## [THE PROBLEM]
Reproduce, character for character, the lines of the material from the first one up to and including the line that contains "aesthetic appeal. We".

***** INFORMATION SUPPLIED *****

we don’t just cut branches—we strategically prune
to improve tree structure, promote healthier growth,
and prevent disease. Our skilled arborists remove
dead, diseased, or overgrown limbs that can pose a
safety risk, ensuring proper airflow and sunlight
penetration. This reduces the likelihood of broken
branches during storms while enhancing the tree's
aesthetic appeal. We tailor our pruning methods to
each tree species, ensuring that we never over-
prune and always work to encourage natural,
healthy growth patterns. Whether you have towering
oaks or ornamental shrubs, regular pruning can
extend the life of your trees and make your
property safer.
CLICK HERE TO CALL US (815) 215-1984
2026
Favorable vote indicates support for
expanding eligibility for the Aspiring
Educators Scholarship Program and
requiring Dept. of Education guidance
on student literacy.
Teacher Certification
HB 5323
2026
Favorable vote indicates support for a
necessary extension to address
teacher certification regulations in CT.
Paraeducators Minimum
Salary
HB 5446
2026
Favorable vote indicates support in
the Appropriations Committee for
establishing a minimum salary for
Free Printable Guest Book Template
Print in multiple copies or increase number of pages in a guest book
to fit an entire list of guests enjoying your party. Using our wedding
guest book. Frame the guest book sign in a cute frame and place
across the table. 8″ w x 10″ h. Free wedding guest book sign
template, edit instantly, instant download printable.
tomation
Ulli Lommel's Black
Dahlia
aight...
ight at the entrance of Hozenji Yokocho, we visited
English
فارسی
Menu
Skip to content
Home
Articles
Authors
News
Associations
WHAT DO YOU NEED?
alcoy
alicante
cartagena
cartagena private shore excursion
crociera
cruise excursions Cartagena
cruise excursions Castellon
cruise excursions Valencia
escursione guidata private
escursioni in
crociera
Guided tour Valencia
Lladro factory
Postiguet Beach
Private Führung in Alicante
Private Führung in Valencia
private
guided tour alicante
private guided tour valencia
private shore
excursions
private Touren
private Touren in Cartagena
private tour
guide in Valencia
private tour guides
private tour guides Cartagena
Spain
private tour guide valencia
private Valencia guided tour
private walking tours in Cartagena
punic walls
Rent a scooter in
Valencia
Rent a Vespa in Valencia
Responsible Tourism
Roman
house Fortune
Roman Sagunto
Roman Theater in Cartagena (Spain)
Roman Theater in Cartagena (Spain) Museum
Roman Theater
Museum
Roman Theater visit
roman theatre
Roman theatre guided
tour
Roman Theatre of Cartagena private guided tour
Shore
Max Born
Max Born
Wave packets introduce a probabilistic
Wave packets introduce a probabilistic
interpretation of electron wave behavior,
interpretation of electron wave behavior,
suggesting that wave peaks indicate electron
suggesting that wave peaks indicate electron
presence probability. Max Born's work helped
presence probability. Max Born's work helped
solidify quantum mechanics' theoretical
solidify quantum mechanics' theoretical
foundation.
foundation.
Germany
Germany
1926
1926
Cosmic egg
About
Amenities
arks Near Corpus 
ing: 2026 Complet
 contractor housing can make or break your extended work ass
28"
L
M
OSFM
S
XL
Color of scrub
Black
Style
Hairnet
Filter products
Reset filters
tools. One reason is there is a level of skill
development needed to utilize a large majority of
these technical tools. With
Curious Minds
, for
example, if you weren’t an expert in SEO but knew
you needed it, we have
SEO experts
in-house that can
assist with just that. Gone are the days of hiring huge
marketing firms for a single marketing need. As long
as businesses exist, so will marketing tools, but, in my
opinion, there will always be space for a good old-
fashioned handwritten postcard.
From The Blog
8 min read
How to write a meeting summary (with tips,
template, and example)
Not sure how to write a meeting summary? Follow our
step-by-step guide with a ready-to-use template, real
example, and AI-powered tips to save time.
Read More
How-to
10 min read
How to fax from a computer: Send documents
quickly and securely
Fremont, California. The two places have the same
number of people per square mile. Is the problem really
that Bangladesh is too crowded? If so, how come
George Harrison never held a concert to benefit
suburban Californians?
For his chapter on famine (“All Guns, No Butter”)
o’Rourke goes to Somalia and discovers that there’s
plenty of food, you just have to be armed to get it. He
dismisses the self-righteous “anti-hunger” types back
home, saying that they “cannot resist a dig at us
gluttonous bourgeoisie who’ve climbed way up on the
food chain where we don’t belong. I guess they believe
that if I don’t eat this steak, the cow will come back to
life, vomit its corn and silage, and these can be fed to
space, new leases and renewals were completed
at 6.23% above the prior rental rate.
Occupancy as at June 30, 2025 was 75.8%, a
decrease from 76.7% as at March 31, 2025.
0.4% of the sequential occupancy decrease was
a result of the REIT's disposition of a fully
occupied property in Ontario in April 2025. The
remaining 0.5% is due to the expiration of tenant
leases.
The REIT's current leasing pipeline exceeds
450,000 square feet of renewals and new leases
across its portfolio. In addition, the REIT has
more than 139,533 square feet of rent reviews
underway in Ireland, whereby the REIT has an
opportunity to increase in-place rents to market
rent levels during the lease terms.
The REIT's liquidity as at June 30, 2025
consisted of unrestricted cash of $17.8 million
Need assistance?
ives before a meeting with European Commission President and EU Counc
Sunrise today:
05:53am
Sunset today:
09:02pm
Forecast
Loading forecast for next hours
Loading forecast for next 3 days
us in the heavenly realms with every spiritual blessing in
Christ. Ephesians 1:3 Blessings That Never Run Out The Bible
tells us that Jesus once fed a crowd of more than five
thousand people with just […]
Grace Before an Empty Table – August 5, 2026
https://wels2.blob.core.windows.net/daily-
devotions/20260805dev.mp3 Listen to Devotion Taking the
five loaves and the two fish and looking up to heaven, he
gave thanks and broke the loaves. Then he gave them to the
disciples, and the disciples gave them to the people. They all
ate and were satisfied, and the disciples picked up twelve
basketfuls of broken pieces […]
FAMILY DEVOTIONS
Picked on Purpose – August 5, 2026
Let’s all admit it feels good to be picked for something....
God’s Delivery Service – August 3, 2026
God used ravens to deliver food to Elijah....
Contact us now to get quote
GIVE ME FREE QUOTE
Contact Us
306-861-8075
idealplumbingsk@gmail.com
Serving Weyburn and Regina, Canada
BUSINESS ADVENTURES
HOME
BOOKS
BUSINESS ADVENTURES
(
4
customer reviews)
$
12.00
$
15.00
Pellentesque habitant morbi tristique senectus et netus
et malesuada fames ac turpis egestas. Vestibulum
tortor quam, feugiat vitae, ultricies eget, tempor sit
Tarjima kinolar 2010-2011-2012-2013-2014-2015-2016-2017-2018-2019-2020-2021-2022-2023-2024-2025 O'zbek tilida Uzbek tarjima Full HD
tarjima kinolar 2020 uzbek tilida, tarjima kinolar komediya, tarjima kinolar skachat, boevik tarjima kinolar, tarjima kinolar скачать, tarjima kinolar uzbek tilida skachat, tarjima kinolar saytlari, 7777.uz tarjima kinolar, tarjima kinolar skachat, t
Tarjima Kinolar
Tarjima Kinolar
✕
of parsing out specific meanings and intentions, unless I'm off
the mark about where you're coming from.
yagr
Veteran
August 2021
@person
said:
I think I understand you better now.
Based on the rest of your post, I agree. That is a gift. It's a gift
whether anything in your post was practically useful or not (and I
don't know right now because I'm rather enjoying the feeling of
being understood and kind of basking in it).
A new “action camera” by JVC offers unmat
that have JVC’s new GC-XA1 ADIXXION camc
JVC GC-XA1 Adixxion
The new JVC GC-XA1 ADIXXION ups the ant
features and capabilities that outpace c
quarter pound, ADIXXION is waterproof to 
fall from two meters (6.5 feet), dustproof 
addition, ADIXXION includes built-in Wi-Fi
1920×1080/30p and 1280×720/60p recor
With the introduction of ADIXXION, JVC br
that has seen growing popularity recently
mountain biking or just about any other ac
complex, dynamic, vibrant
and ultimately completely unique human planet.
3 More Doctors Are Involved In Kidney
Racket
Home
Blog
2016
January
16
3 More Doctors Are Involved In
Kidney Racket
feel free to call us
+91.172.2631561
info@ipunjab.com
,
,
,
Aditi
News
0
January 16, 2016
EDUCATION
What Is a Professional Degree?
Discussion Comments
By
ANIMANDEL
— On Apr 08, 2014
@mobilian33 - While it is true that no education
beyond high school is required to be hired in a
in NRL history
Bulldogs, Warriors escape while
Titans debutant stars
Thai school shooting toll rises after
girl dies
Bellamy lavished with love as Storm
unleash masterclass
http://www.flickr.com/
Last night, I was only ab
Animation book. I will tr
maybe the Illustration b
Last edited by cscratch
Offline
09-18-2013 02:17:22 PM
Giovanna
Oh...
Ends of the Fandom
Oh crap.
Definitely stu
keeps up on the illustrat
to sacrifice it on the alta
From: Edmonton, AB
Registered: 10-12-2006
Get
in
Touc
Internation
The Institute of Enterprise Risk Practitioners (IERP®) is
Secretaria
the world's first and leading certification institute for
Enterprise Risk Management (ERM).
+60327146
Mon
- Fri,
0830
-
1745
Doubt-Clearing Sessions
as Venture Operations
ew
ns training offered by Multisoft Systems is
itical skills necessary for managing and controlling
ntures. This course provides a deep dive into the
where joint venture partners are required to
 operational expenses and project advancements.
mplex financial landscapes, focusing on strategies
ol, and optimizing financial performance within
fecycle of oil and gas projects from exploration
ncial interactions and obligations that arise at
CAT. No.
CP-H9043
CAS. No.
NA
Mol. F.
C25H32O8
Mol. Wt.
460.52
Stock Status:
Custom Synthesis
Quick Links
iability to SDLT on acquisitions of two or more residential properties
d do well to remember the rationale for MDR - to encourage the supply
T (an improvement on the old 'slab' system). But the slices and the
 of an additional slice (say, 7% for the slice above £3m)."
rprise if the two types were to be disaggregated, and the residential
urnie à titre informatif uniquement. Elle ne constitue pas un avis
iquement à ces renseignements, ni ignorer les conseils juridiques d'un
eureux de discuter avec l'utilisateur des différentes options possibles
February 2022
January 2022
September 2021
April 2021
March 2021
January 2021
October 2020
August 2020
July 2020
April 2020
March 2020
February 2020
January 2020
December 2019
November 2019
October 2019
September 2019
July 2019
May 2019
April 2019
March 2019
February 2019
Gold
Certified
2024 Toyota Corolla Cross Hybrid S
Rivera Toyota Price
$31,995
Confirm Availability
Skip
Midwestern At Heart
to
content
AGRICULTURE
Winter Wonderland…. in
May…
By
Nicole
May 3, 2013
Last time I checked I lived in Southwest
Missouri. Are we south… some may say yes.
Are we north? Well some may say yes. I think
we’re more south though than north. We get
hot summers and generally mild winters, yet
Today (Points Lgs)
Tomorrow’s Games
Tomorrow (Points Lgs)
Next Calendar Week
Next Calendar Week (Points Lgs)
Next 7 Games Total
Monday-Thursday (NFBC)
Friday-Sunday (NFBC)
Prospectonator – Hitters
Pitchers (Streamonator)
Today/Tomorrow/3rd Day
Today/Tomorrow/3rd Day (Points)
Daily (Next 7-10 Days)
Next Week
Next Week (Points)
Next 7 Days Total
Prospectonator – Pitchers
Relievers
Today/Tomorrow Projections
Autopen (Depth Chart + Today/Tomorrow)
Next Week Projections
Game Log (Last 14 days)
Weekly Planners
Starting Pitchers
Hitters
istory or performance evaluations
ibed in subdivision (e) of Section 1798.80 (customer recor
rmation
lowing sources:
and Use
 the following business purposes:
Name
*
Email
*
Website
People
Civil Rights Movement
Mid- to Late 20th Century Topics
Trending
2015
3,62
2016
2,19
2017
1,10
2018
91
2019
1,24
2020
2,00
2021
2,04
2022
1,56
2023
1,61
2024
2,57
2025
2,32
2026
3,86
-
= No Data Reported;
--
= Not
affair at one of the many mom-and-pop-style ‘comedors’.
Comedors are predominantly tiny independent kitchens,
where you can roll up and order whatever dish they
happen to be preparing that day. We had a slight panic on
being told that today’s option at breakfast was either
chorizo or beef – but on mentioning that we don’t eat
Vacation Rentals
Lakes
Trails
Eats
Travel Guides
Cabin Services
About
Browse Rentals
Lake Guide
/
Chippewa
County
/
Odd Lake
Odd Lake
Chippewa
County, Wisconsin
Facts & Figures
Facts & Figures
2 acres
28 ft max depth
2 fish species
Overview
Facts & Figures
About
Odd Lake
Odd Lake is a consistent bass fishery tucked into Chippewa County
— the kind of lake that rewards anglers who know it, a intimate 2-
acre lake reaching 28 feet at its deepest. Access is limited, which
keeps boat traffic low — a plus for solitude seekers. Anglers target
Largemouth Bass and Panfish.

*****

## [WORKED SOLUTION]
we don’t just cut branches—we strategically prune
to improve tree structure, promote healthier growth,
and prevent disease. Our skilled arborists remove
dead, diseased, or overgrown limbs that can pose a
safety risk, ensuring proper airflow and sunlight
penetration. This reduces the likelihood of broken
branches during storms while enhancing the tree's
aesthetic appeal. We tailor our pruning methods to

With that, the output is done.